A. Loss of Pluripotency and Stemness

• Phenotype: KO mESCs showed reduced proliferation (lower Ki-67), decreased alkaline phosphatase activity, and a loss of colony morphology compared to WT.
• Gene Expression: Key pluripotency factors Oct4 and Sox2 were significantly downregulated in KO cells. This was fully rescued in NLS cells.
• Chromatin Accessibility (ATAC-seq): KO cells exhibited a global reduction in chromatin accessibility, particularly at the transcription start sites (TSS) of Oct4 and Sox2. This loss of accessibility was restored in NLS cells.
• Mechanism: STRING analysis and GO terms suggest that nuclear β-actin loss disrupts the BAF (Brg1) complex recruitment, leading to a shift toward a repressive chromatin state (potentially involving Ezh2/PRC2 antagonism).

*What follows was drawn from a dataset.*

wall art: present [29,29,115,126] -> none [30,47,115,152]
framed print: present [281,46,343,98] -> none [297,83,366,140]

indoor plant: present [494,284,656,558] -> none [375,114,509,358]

B. ECM Dysregulation and Biomechanical Alterations

• Transcriptional Shift: KO cells showed significant upregulation of ECM genes, including Fibronectin (Fn1), Collagens (Col1a1, Col1a2, Col4a5, Col4a6), Tenascin-C (Tnc), and Fibrillin-2 (Fbn2).
• Protein Deposition: Immunofluorescence confirmed increased Fibronectin deposition in the ECM of KO cells.
• Stiffness Heterogeneity (AFM):
  • Day 0 (Undifferentiated): KO ECM was slightly stiffer (11.78 kPa) than WT (11.03 kPa), but crucially, KO cells exhibited ~15% greater stiffness heterogeneity (variability) compared to WT.
  • Day 7 (Differentiation): WT and NLS cells showed expected stiffness increases and remodeling. KO cells failed to remodel properly, maintaining high heterogeneity and a broader stiffness distribution range.

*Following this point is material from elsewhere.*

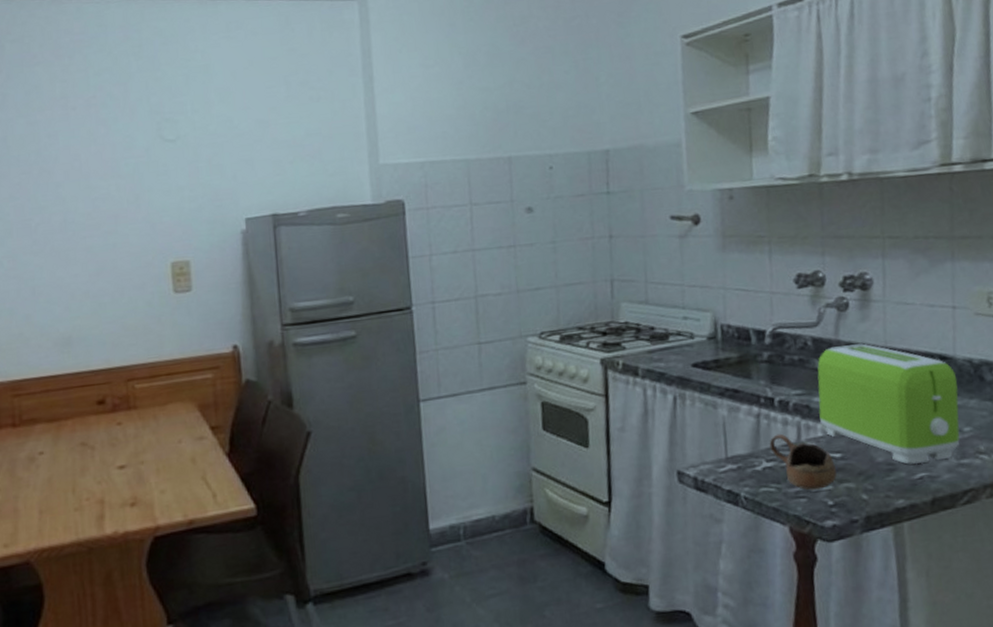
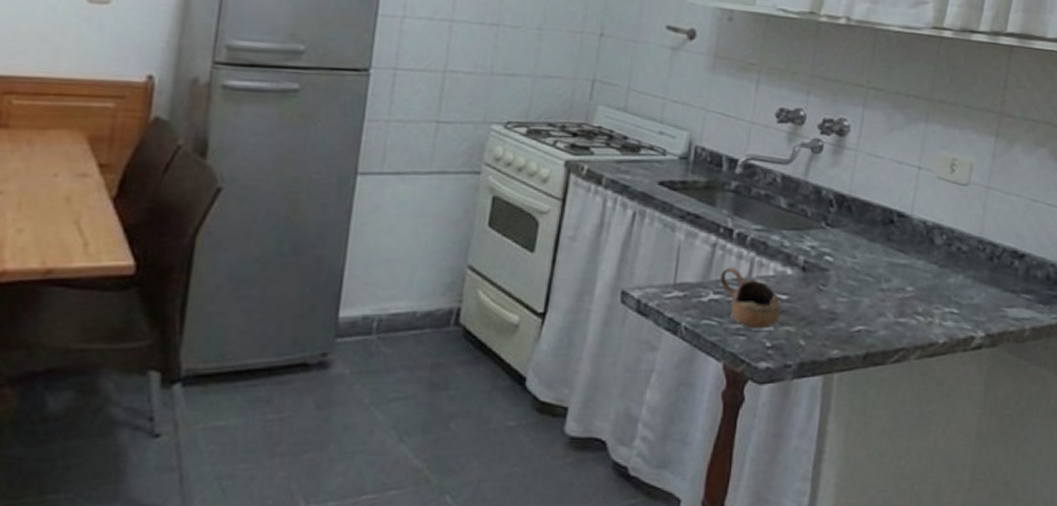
toaster: present [817,344,960,465] -> none [774,187,910,317]

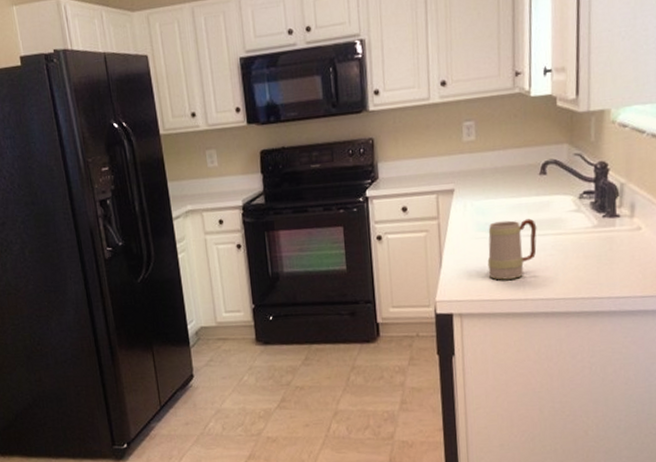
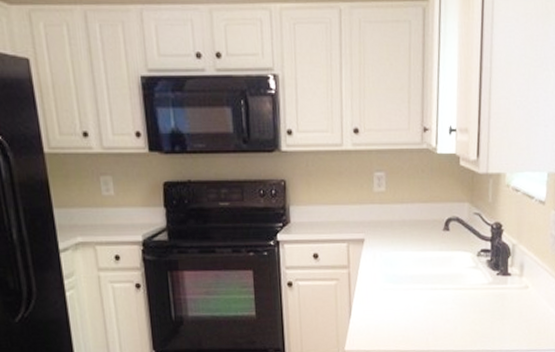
mug: present [487,218,537,280] -> none [394,272,440,331]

C. Lineage Commitment and Differentiation Failure

• Spontaneous Differentiation (EBs): KO embryoid bodies grew significantly larger than WT/NLS and showed upregulation of mesodermal markers (Brachyury, GATA2, GATA4), indicating a bias toward mesodermal fates.
• Neuronal Differentiation:
  • WT/NLS: Successfully differentiated into neurons, expressing βIII-tubulin and MAP2, forming complex neurite networks.
  • KO: Failed to express neuronal markers or form neurites. Instead, live imaging revealed the formation of contracting, beating aggregates, indicative of an ectopic cardiomyocyte-like (mesodermal) fate.
• Transcriptional Evidence: RNA-seq of differentiated KO cells showed a failure to upregulate ectodermal/neurogenic genes and a persistent activation of mesodermal/endodermal signatures.

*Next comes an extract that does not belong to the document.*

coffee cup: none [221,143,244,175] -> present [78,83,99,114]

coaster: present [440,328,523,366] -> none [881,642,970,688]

D. In Vivo Teratoma Formation

• Growth: WT and NLS cells formed large teratomas. KO cells formed markedly smaller tumors (approx. 10-fold reduction in volume).
• Lineage Potential: WT/NLS teratomas contained derivatives of all three germ layers (ectoderm, mesoderm, endoderm). KO teratomas were severely restricted, showing primarily mesodermal and endodermal tissues with a near-complete loss of ectodermal (neural) derivatives (low Pax6 expression).

5. Significance

This study fundamentally shifts the understanding of nuclear β-actin from a passive structural component to a central regulator of cell fate.

• Dual Regulation Model: The authors propose a model where nuclear β-actin maintains pluripotency by:
  1. Intrinsically: Ensuring chromatin accessibility at pluripotency loci via BAF complex recruitment.
  2. Extrinsically: Regulating ECM gene programs to maintain a biomechanically permissive environment (specific stiffness and homogeneity) required for proper lineage specification.
• Mechanotransduction Link: It highlights how nuclear gene regulation directly dictates the physical properties of the extracellular microenvironment, which then feeds back to influence cell fate decisions through mechanotransduction pathways (e.g., YAP/TAZ, RhoA/ROCK).
• Therapeutic Implications: Understanding this axis is crucial for stem cell biology, tissue engineering, and regenerative medicine, as it suggests that manipulating nuclear actin or ECM mechanics could correct differentiation defects or improve stem cell expansion.

In conclusion, nuclear β-actin acts as a master integrator that couples genome architecture with the physical microenvironment to ensure the fidelity of stem cell identity and lineage decisions.